Stewart, now the Senate president pro tem, joined the state House in 1995, the same year Johnson took office.

Early in his tenure, she said, the governor vetoed legislation she supported, but he seemed to take new interest in her work after he spotted her running a half-marathon. He ran the full marathon.

“He’d lap me,” said Stewart, an Albuquerque Democrat.

After that, she and Johnson worked together to enact legislation creating a population control commission to release prison inmates held for drug offenses, in certain circumstances.

“In his second term, I became a little more tolerant of him and vice versa,” Stewart said.

Then-Mayor Jim Baca of Albuquerque said he caught flack in 1999 for supporting Johnson’s campaign to revisit the war on drugs, especially marijuana.

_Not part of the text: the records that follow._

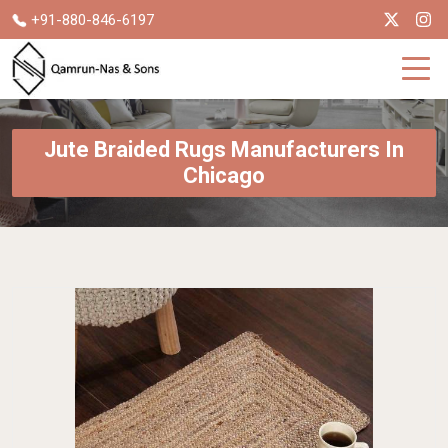
+91-880-846-6197
Jute Braided Rugs Manufacturers In
Chicago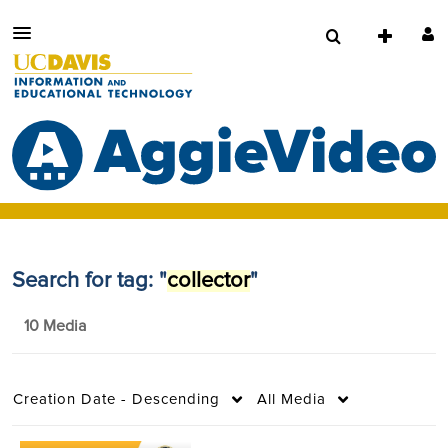
Search for tag: "
collector
"
10 Media
Creation Date - Descending
All Media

“I didn’t agree with 99% of the things he did,” Baca said, “but that one I did. It was just commonsense.”

Johnson launched presidential campaigns in 2012 and 2016 as a Libertarian and a U.S. Senate campaign in 2018, long after his tenure as governor. He hasn’t held an elected public office since leaving the Roundhouse in 2002.

He expressed no regret about pushing for drug legalization.

“Embarking on that, for me personally, it was the right thing to do,” Johnson, now 69, said.

Even with legalization spreading state by state, he said, there’s plenty left to be done. Policymakers, he said, should revisit mandatory minimum sentences for drug offenses and establish safe banking for marijuana businesses.

Johnson, who lives in Taos, said he now dedicates his days to skiing or mountain biking.

He hasn’t used marijuana, he said, “in quite some time.”